Gabriel Marušić

Personal information
- Full name: Gabriel Marušić
- Date of birth: March 3, 2003 (age 23)
- Place of birth: Nuremberg, Germany
- Height: 1.86 m (6 ft 1 in)
- Position: Defender

Team information
- Current team: Austria Salzburg
- Number: 37

Youth career
- –2017: 1. FC Nürnberg
- 2017–2022: Bayern Munich

Senior career*
- Years: Team / Apps / (Gls)
- 2021–2025: Bayern Munich II / 37 / (1)
- 2022–2025: Bayern Munich / 0 / (0)
- 2025–: Austria Salzburg / 24 / (0)

International career^{‡}
- 2017: Croatia U14 / 2 / (1)
- 2019: Croatia U16 / 3 / (0)
- 2020: Croatia U17 / 3 / (0)
- 2021: Croatia U18 / 1 / (0)

= Gabriel Marušić =

Croatian footballer (born 2003)

Gabriel Marušić (born 3 March 2003) is a professional footballer who plays as a defender for 2. Liga club Austria Salzburg. Born in Germany, he is a Croatia youth international.

==Early life==

Marušić was born in Nuremberg, Germany, and started playing football at the age of five. He joined the youth academy of German side 1. FC Nürnberg at the age of eight. Later he joined the youth academy of German Bundesliga side Bayern Munich at the age of fourteen on 2017.

==Club career==
===Bayern Munich===
He started his professional career with the reserve team Bayern Munich II. On 11 March 2022, he debuted for the club during a 3–0 Regionalliga Bayern win over SpVgg Unterhaching.

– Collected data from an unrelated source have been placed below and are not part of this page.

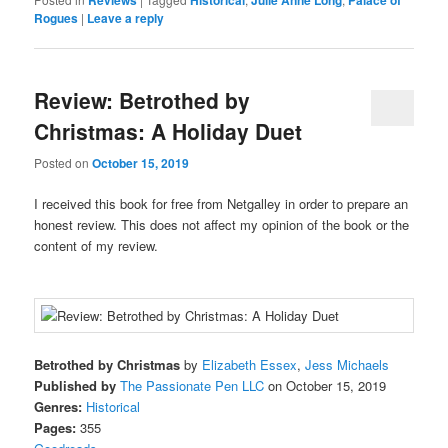
Rogues
|
Leave a reply
Review: Betrothed by
Christmas: A Holiday Duet
Posted on
October 15, 2019
I received this book for free from Netgalley in order to prepare an
honest review. This does not affect my opinion of the book or the
content of my review.
Betrothed by Christmas
by
Elizabeth Essex
,
Jess Michaels
Published by
The Passionate Pen LLC
on October 15, 2019
Genres:
Historical
Pages:
355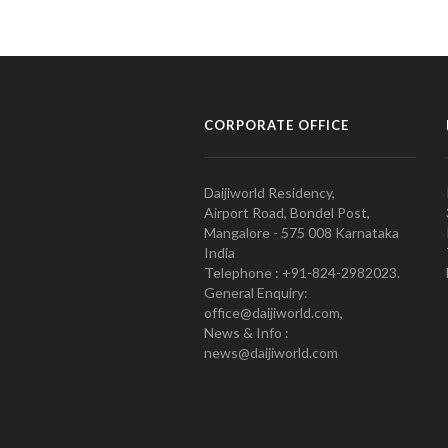
CORPORATE OFFICE
Daijiworld Residency,
Airport Road, Bondel Post,
Mangalore - 575 008 Karnataka
India
Telephone : +91-824-2982023.
General Enquiry:
office@daijiworld.com,
News & Info :
news@daijiworld.com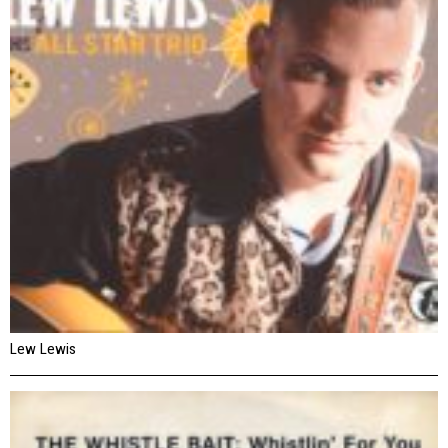
Lew Lewis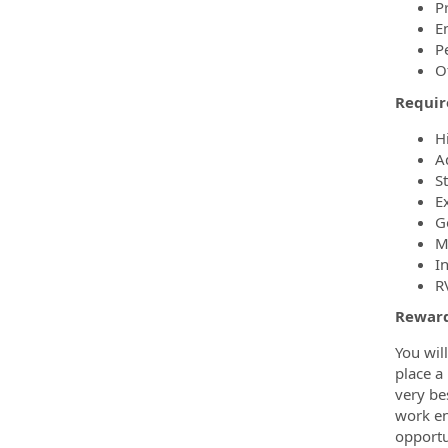
P
E
P
O
Requi
H
A
S
Ex
G
M
I
RV
Reward
You wil
place a
very be
work en
opportun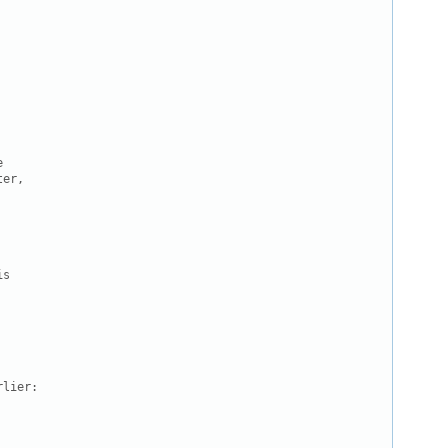


er,

s

lier:
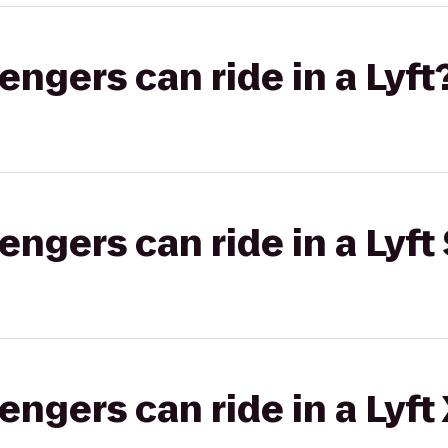
gers can ride in a Lyft
gers can ride in a Lyft 
gers can ride in a Lyft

Marušić has been called-up twice with the Bayern Munich senior team. The first time for a 2–0 home win UEFA Champions League stage group match against Italian Serie A club Inter Milan on 1 November 2022. The second time for a 6–1 home win Bundesliga match against Werder Bremen on 8 November 2022. Both times as an unused substitute.

===Austria Salzburg===
On 29 July 2025, Marušić moved to Austria and joined recently 2. Liga promoted club Austria Salzburg, permanently for an undisclosed transfer fee.

==International career==
Marušić has represented Croatia internationally from under-14 on 2017, to under-18 level on 2021.

==Career statistics==
===Club===

Appearances and goals by club, season and competition
Club: Season; League; National cup; Other; Total
Division: Apps; Goals; Apps; Goals; Apps; Goals; Apps; Goals
Bayern Munich II: 2021–22; Regionalliga Bayern; 12; 0; —; —; 12; 0
2022–23: 10; 0; —; —; 10; 0
2023–24: 0; 0; —; —; 0; 0
2024–25: 14; 1; —; —; 14; 1
2025–26: 1; 0; —; —; 1; 0
Total: 37; 1; —; —; 37; 1
Bayern Munich: 2022–23; Bundesliga; 0; 0; 0; 0; 0; 0; 0; 0
Total: 0; 0; 0; 0; 0; 0; 0; 0
Austria Salzburg: 2025–26; 2. Liga; 15; 0; —; 0; 0; 15; 0
Total: 15; 0; 0; 0; 0; 0; 15; 0
Career total: 52; 1; 0; 0; 0; 0; 52; 1

- Notes

==Style of play==
He mainly operates as a centre-back and can also play as a left-back.

==Personal life==

Marušić has regarded Spain international Sergio Ramos as his football idol. He is the son of Damir Marušić and Antonija Marušić.